Autosurveillance glycémique (ASG)
L’autosurveillance glycémique (ASG) permet de surveiller les patientes et d’indiquer l’insulinothérapie. Celle-ci est instaurée dans 26 % des cas de diabète gestationnel en France. Lorsque les femmes sont traitées par insuline, l’ASG est indispensable pour adapter les doses d’insuline. Selon les recommandations, l’ASG est prescrite entre 4 et 6 fois par jour, au moins une fois à jeun et deux heures après les repas selon le traitement - diététique ou insuline - et l’équilibre obtenu.
Activité physique
Consultez votre médecin traitant pour déterminer quel type et quelle intensité d'exercice sont appropriés pour vous pendant votre grossesse. L'exercice régulier peut aider à contrôler la prise de poids et à favoriser une grossesse en bonne santé tant sur le plan physique que mental.

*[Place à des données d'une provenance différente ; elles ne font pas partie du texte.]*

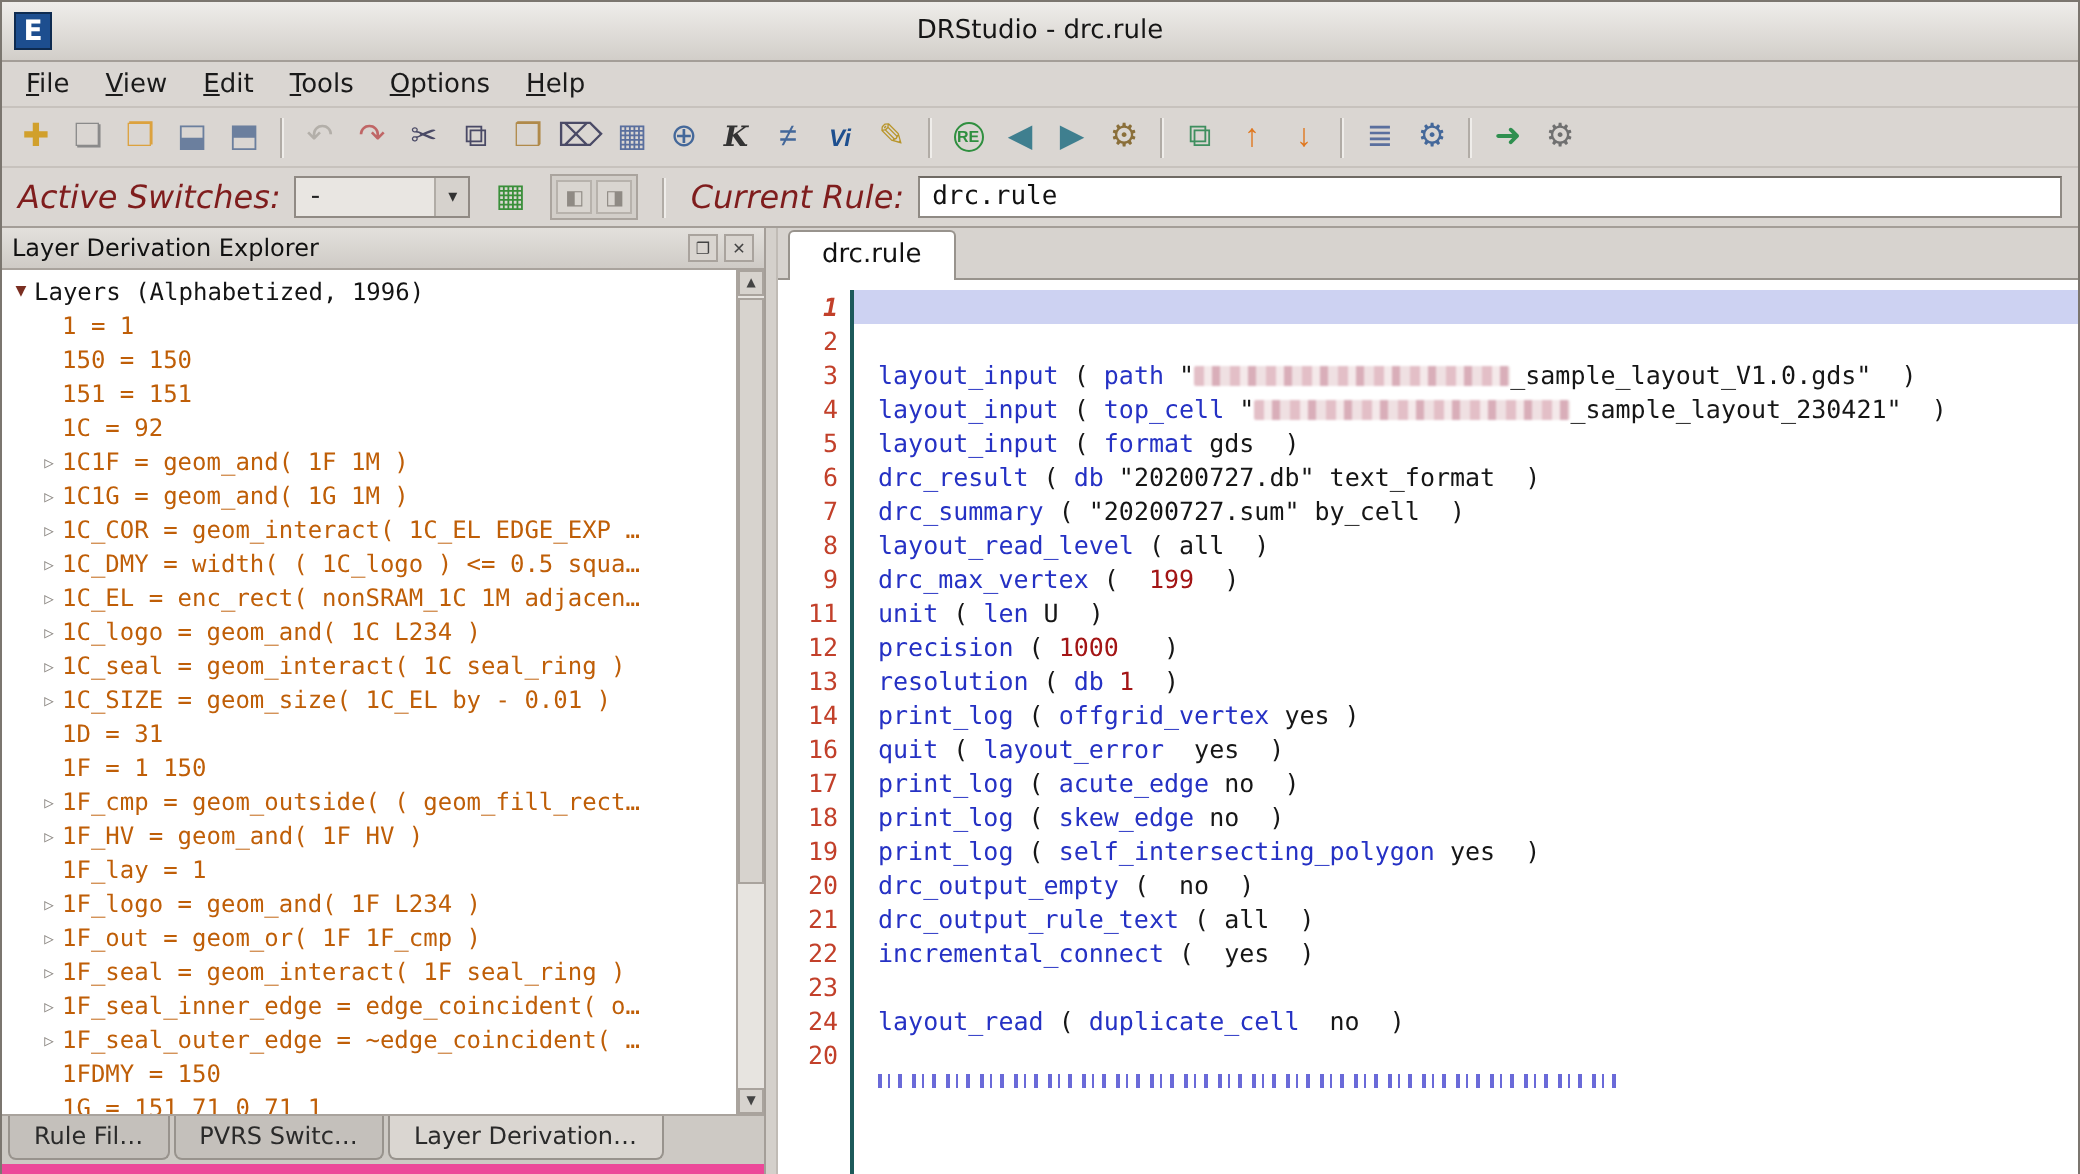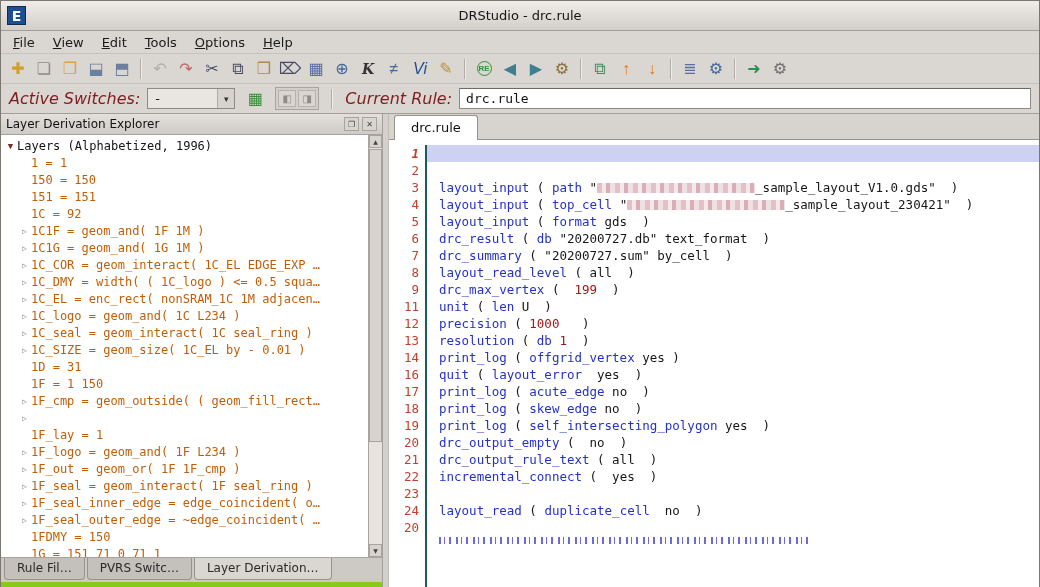"Vi" .txt-vi { font-size: 16px -> 12px; font-weight: normal -> bold }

Prise en charge préconceptionnelle de la femme obèse
Aujourd’hui encore, les femmes en âge de procréer et en surcharge pondérale sont rarement informées des risques de la grossesse, de la nécessité de mesures adaptées préconceptionnelles et des impératifs de surveillance rigoureuse tout au long de son déroulement. Pourtant, les risques de la mère, représentés par le diabète, l’hypertension, la décompensation respiratoire, exigent cette information.
L’évaluation des déterminants de l’obésité, de ses conséquences, le bilan métabolique à la recherche d’un trouble de la tolérance au glucose, la prise en compte du niveau de la tension artérielle précèdent la mise en place d’une diététique adaptée et accessible, associée à un programme d’activité physique réaliste et à une supplémentation en acide folique. La notion d’une infertilité par dysovulation justifie d’obtenir une perte de poids avant d’engager les stimulations de l’ovulation. En effet, la réduction pondérale améliore la qualité de l’ovulation spontanée ou induite et représente la thérapeutique inductrice la plus efficace.
Il n’est jamais recommandé de perdre du poids pendant la grossesse, quel que soit le degré d’obésité.
Importance d'une prise de poids saine pendant la grossesse
La prise de poids pendant la grossesse est le résultat de l’adaptation du corps de la femme enceinte au fœtus qui l’habite, via des changements physiques, physiologiques et hormonaux. Cette augmentation de poids est répartie en trois causes plutôt égales : augmentation des graisses, augmentation de la masse corporelle par le foetus, et augmentation de volume d’eau, de sang, des organes.
Prendre du poids pendant la grossesse est essentiel pour assurer le bon développement du bébé. L’énergie nécessaire à la croissance de l'enfant provient de la nourriture ingérée par la mère. Un gain de poids adéquat assure que le bébé reçoive tous les nutriments dont il a besoin.
Surveillance et suivi
Un suivi annuel de la glycémie est indispensable après un diabète gestationnel, d’autant que le risque d’évolution vers un diabète de type 2 atteint environ 50 % à dix ans.